The accusation of stealing oil from his now-defunct company Yukos was the main charge against Khodorkovsky in the trial.
Prosecutors have asked the judge to sentence Khodorkovsky to six more years in prison on top of the eight years he is serving now.
Reading the verdict in the trial, judge Viktor Danilkin said the court had established that Khodorkovsky and Lebedev "carried out the embezzlement of property entrusted to the defendants."
Enclosed in a glass-and-steel courtroom cage, Khodorkovsky and Lebedev pointed ignored the judge as he read out the widely expect guilty verdict, whispering to one another and reading books and documents.
A crowd of a few hundred supporters outside the courthouse chanted "Freedom!".
Khodorkovsky, once Russia's richest man and head of its biggest oil producer, is nearing the end of an eight-year sentence imposed in a fraud and tax-evasion trial that shaped Vladimir Putin's 2000-2008 presidency.
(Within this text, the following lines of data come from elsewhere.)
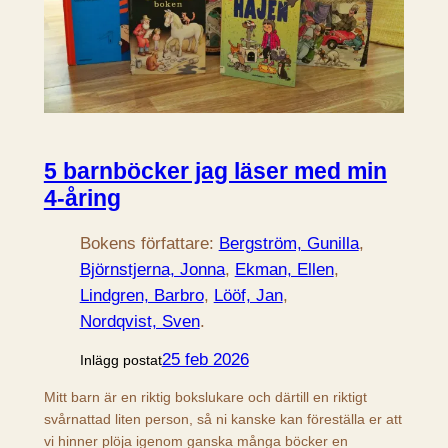
5 barnböcker jag läser med min
4-åring
Bokens författare:
Bergström, Gunilla
, 
Björnstjerna, Jonna
, 
Ekman, Ellen
, 
Lindgren, Barbro
, 
Lööf, Jan
, 
Nordqvist, Sven
.
25 feb 2026
Inlägg postat
Mitt barn är en riktig bokslukare och därtill en riktigt
svårnattad liten person, så ni kanske kan föreställa er att
vi hinner plöja igenom ganska många böcker en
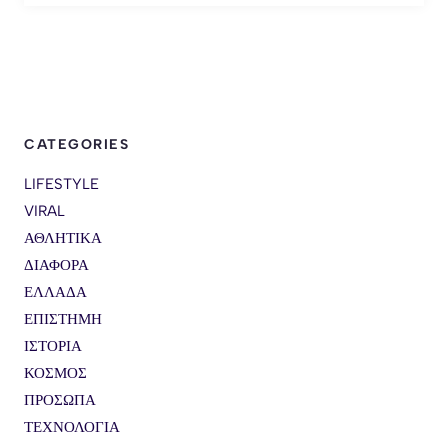
CATEGORIES
LIFESTYLE
VIRAL
ΑΘΛΗΤΙΚΑ
ΔΙΑΦΟΡΑ
ΕΛΛΑΔΑ
ΕΠΙΣΤΗΜΗ
ΙΣΤΟΡΙΑ
ΚΟΣΜΟΣ
ΠΡΟΣΩΠΑ
ΤΕΧΝΟΛΟΓΙΑ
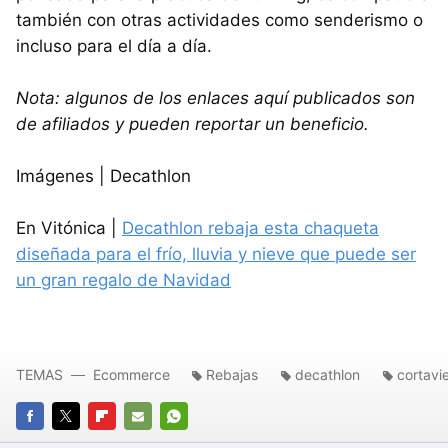
también con otras actividades como senderismo o
incluso para el día a día.
Nota: algunos de los enlaces aquí publicados son
de afiliados y pueden reportar un beneficio.
Imágenes | Decathlon
En Vitónica |
Decathlon rebaja esta chaqueta
diseñada para el frío, lluvia y nieve que puede ser
un gran regalo de Navidad
TEMAS
Ecommerce
Rebajas
decathlon
cortavi
FACEBOOK
TWITTER
FLIPBOARD
E-
WHATSAPP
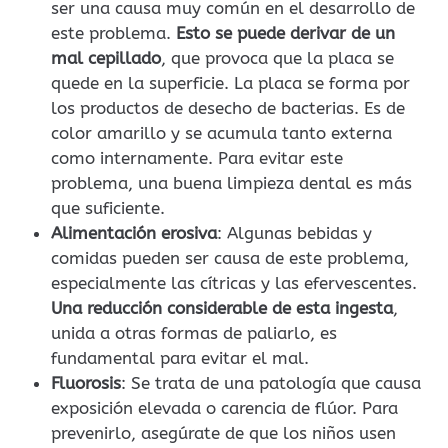
ser una causa muy común en el desarrollo de
este problema.
Esto se puede derivar de un
mal cepillado
, que provoca que la placa se
quede en la superficie. La placa se forma por
los productos de desecho de bacterias. Es de
color amarillo y se acumula tanto externa
como internamente. Para evitar este
problema, una buena limpieza dental es más
que suficiente.
Alimentación erosiva
: Algunas bebidas y
comidas pueden ser causa de este problema,
especialmente las cítricas y las efervescentes.
Una reducción considerable de esta ingesta
,
unida a otras formas de paliarlo, es
fundamental para evitar el mal.
Fluorosis
: Se trata de una patología que causa
exposición elevada o carencia de flúor. Para
prevenirlo, asegúrate de que los niños usen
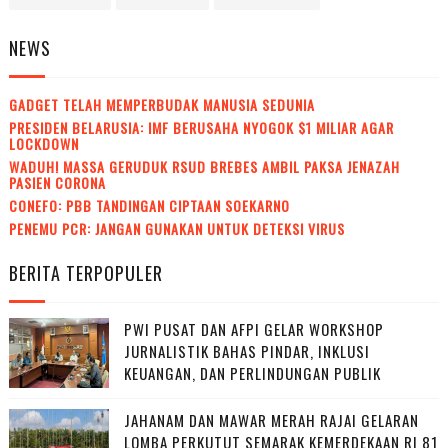
NEWS
GADGET TELAH MEMPERBUDAK MANUSIA SEDUNIA
PRESIDEN BELARUSIA: IMF BERUSAHA NYOGOK $1 MILIAR AGAR
LOCKDOWN
WADUH! MASSA GERUDUK RSUD BREBES AMBIL PAKSA JENAZAH
PASIEN CORONA
CONEFO: PBB TANDINGAN CIPTAAN SOEKARNO
PENEMU PCR: JANGAN GUNAKAN UNTUK DETEKSI VIRUS
BERITA TERPOPULER
PWI PUSAT DAN AFPI GELAR WORKSHOP
JURNALISTIK BAHAS PINDAR, INKLUSI
KEUANGAN, DAN PERLINDUNGAN PUBLIK
JAHANAM DAN MAWAR MERAH RAJAI GELARAN
LOMBA PERKUTUT SEMARAK KEMERDEKAAN RI 81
In his new trial, prosecutors argued he stole $27 billion in oil from Yukos subsidiaries through pricing schemes. His lawyers dismiss the charges as an absurd, politically motivated pretext to keep him behind bars.
Dressed in black, Khodorkovsky, 47, was led into the cage in the Moscow shortly before Danilkin entered and began reading the verdict. Dressed in black and looking pale but composed, Khodorkovsky waved and flashed a smile to the packed room.
It was unclear when the judge would finish reading the verdict and announce a sentence.